In “Social Media Use and the Fear of Missing Out,” a research paper about students struggling with “FOMO” (fear of missing out) when it came to studyingabroad, researchers examined the pros and cons of social media and how it can sometimes cause us to feel like we could be living better lives if we were somewhere else. They found that the popularity of studying abroad has grown immensely in the last few years to about 9 percent of the undergraduate population of American college campuses.
Because of this increase in students studying abroad, these researchers wanted to take a closer look at how social media is affecting their time in their host cultures. While social media does have some practical usages, such as keeping in contact with people from home, the researchers found that “this access to knowing what others are doing back home provides ample opportunities for uneasy anxiety-ridden feelings of missing out.” Because of this fear of missing out, it’s easy for more and more students to believe that what they’re looking for is elsewhere. In the end, these researchers found that most of the students in the study struggled with “FOMO” when using social media, especially when seeing photos of friends and family abroad.
Gray explained that she used to “fake the funk” on her social media accounts and act as though everything was fine in order to keep her family from worrying, but her adjustment to Paris was difficult. She recently posted a photo on her Instagram with an inspiring caption about being real on social media and her experiences here. When she first arrived, Gray says, “I thought I was going to be a blogger and dress so cute every day. I haven’t blogged once and none of the clothes I brought work for the winter, so I’m bundled up in everything!” She mentioned that one of her friends commented on her lack of photos of the Eiffel Tower and other Parisian monuments. To Gray, it was funny — if not concerning — that this was what people wanted to see.

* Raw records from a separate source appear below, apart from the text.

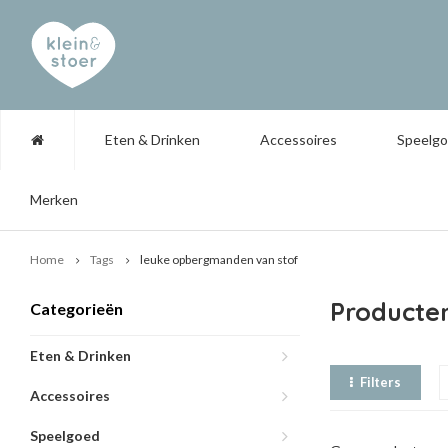
Eten & Drinken
Accessoires
Speelg
Merken
Home
Tags
leuke opbergmanden van stof
Producte
Categorieën
Eten & Drinken
Filters
Accessoires
Speelgoed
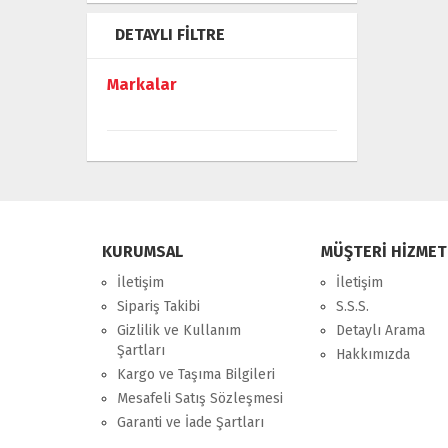
DETAYLI FILTRE
Markalar
KURUMSAL
MÜŞTERİ HİZMET
İletişim
İletişim
Sipariş Takibi
S.S.S.
Gizlilik ve Kullanım
Detaylı Arama
Şartları
Hakkımızda
Kargo ve Taşıma Bilgileri
Mesafeli Satış Sözleşmesi
Garanti ve İade Şartları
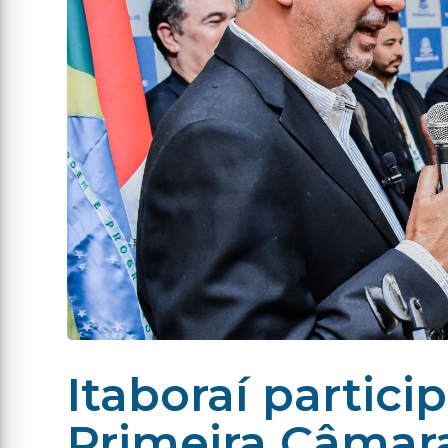
Itaboraí partic
Primeira Câmar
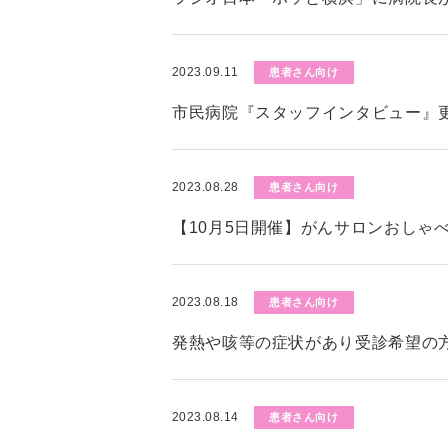
2023.09.11
患者さん向け
市民病院『スタッフインタビュー』
2023.08.28
患者さん向け
【10月5日開催】がんサロンおしゃ
2023.08.18
患者さん向け
発熱や咳等の症状があり受診希望の
2023.08.14
患者さん向け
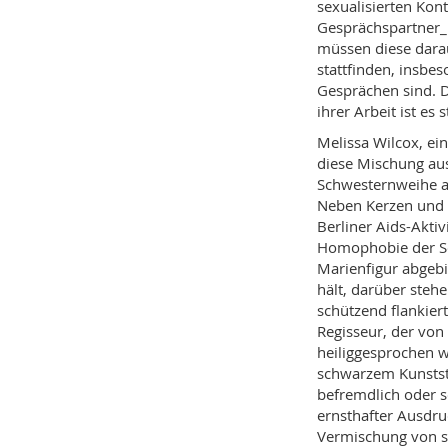
sexualisierten Kon
Gesprächspartner_i
müssen diese dara
stattfinden, insbe
Gesprächen sind. D
ihrer Arbeit ist es
Melissa Wilcox, ei
diese Mischung au
Schwesternweihe auf
Neben Kerzen und 
Berliner Aids-Akti
Homophobie der Sc
Marienfigur abgebil
hält, darüber steh
schützend flankier
Regisseur, der von
heiliggesprochen w
schwarzem Kunststo
befremdlich oder so
ernsthafter Ausdruc
Vermischung von s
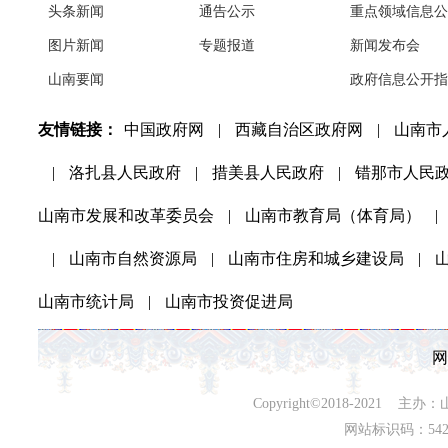
头条新闻
通告公示
重点领域信息公
图片新闻
专题报道
新闻发布会
山南要闻
政府信息公开指
友情链接：
中国政府网
|
西藏自治区政府网
|
山南市
|
洛扎县人民政府
|
措美县人民政府
|
错那市人民
山南市发展和改革委员会
|
山南市教育局（体育局）
|
|
山南市自然资源局
|
山南市住房和城乡建设局
|
山南市统计局
|
山南市投资促进局
网
Copyright©2018-202
网站标识码：542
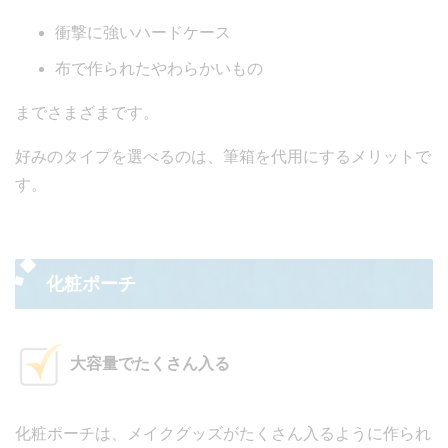
衝撃に強いハードケース
布で作られたやわらかいもの
までさまざまです。
好みのタイプを選べるのは、筆箱を代用にするメリットで
す。
化粧ポーチ
大容量でたくさん入る
化粧ポーチは、メイクグッズがたくさん入るように作られ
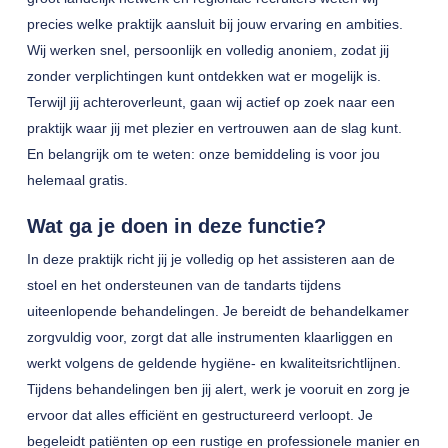
precies welke praktijk aansluit bij jouw ervaring en ambities.
Wij werken snel, persoonlijk en volledig anoniem, zodat jij
zonder verplichtingen kunt ontdekken wat er mogelijk is.
Terwijl jij achteroverleunt, gaan wij actief op zoek naar een
praktijk waar jij met plezier en vertrouwen aan de slag kunt.
En belangrijk om te weten: onze bemiddeling is voor jou
helemaal gratis.
Wat ga je doen in deze functie?
In deze praktijk richt jij je volledig op het assisteren aan de
stoel en het ondersteunen van de tandarts tijdens
uiteenlopende behandelingen. Je bereidt de behandelkamer
zorgvuldig voor, zorgt dat alle instrumenten klaarliggen en
werkt volgens de geldende hygiëne- en kwaliteitsrichtlijnen.
Tijdens behandelingen ben jij alert, werk je vooruit en zorg je
ervoor dat alles efficiënt en gestructureerd verloopt. Je
begeleidt patiënten op een rustige en professionele manier en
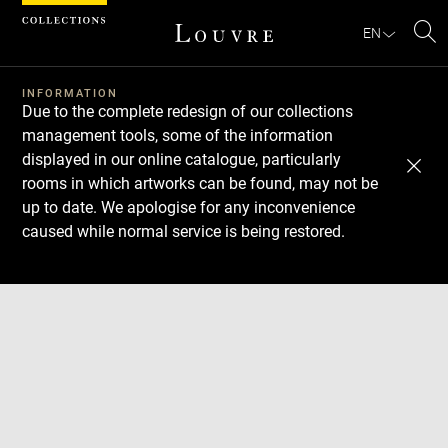
Cookies management panel
EN
Se
INFORMATION
Due to the complete redesign of our collections
management tools, some of the information
displayed in our online catalogue, particularly
rooms in which artworks can be found, may not be
up to date. We apologise for any inconvenience
caused while normal service is being restored.
Download
Next
Previous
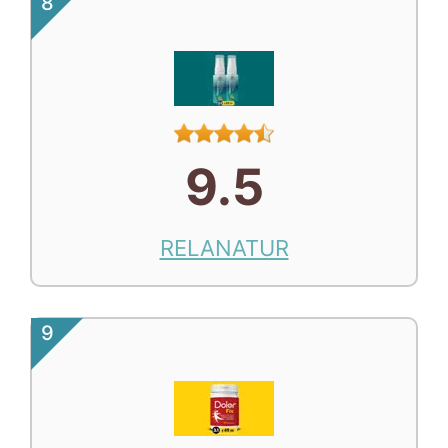
8
9.5
RELANATUR
9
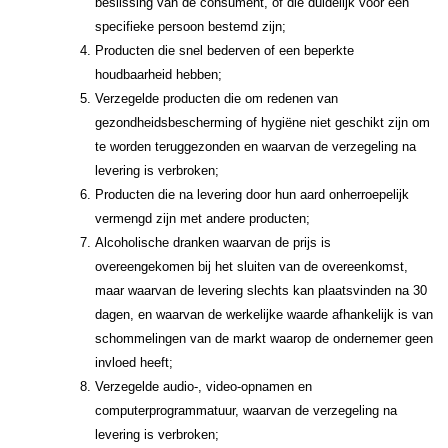
beslissing van de consument, of die duidelijk voor een
specifieke persoon bestemd zijn;
Producten die snel bederven of een beperkte
houdbaarheid hebben;
Verzegelde producten die om redenen van
gezondheidsbescherming of hygiëne niet geschikt zijn om
te worden teruggezonden en waarvan de verzegeling na
levering is verbroken;
Producten die na levering door hun aard onherroepelijk
vermengd zijn met andere producten;
Alcoholische dranken waarvan de prijs is
overeengekomen bij het sluiten van de overeenkomst,
maar waarvan de levering slechts kan plaatsvinden na 30
dagen, en waarvan de werkelijke waarde afhankelijk is van
schommelingen van de markt waarop de ondernemer geen
invloed heeft;
Verzegelde audio-, video-opnamen en
computerprogrammatuur, waarvan de verzegeling na
levering is verbroken;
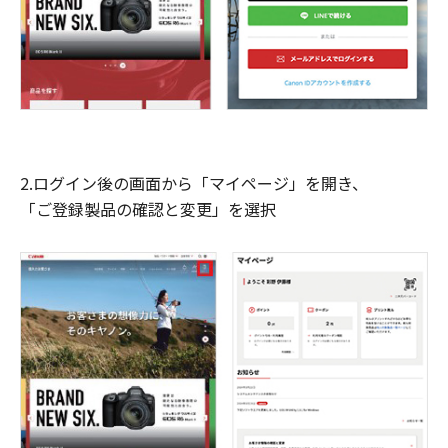
2.ログイン後の画面から「マイページ」を開き、
「ご登録製品の確認と変更」を選択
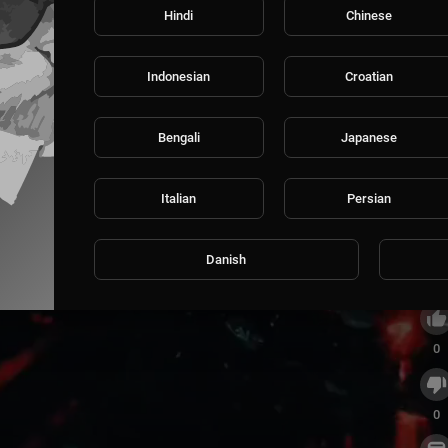
Hindi
Chinese
Indonesian
Croatian
Bengali
Japanese
Italian
Persian
⁣The top songs in Trance
Danish
0
0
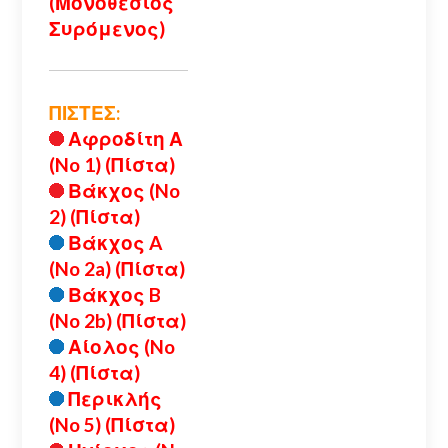
(Μονοθέσιος
Συρόμενος)
ΠΙΣΤΕΣ:
Αφροδίτη Α
(No 1) (Πίστα)
Βάκχος (No
2) (Πίστα)
Βάκχος A
(No 2a) (Πίστα)
Βάκχος B
(No 2b) (Πίστα)
Αίολος (No
4) (Πίστα)
Περικλής
(No 5) (Πίστα)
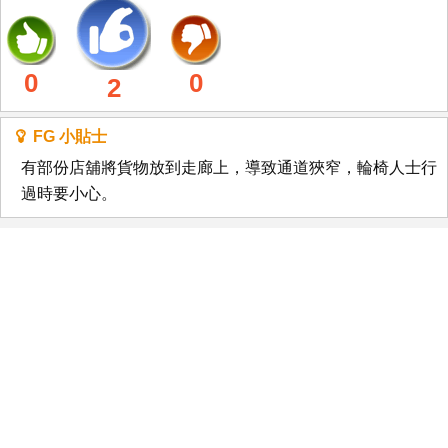
0
0
2
FG 小貼士
有部份店舖將貨物放到走廊上，導致通道狹窄，輪椅人士行
過時要小心。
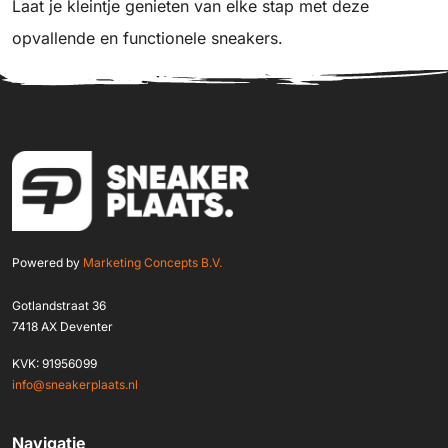
Laat je kleintje genieten van elke stap met deze
opvallende en functionele sneakers.
Powered by
Marketing Concepts B.V.
Gotlandstraat 36
7418 AX Deventer
KVK: 91956099
info@sneakerplaats.nl
Navigatie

As someone who posts on social media regularly and keeps a certain aesthetic, Christopher Turner, a freshman at AUP from Texas, feels the pressures to keep his image up on social media. He explained, “I’m sort of worried that if I don’t keep this aesthetic, everyone back home will say, ‘I told you so.’” The pressure from social media is often reinforced by expectations from family and friends.
An AUP student from Panama City, Ana Sofia Camacho, doesn’t post too often on social media. Because of this, her adjustment to Paris was much different. Camacho primarily struggled with the loneliness of the city. She started focusing on her personal health and happiness instead of the pressures she feltfrom social media, ultimately deciding to post less and limit her time on the applications. Her loneliness grew into a feeling of independence and strength. She stated, “When it comes to being independent, you aren’t really aware of what that entails until you live it. The things that I thought were so easy before, like making my own food, taking care of myself, paying for myself, etc., turned out to be harder than I expected.” As the pressure to keep up an appearance slowly faded, it was easier to really take care of herself.
It’s very easy to fall down the rabbit hole that is social media, and our decisions certainly are affected by what we see online. Social media made many of us believe that our time abroad was going to be easy, leading to disappointment when reality hits. Each one of us has felt like we had an image to uphold at some time, but none of us have anything to prove. The only thing that we can do while we’re abroad is to learn how to take care of ourselves as best as we can while connecting with wonderful people along the way.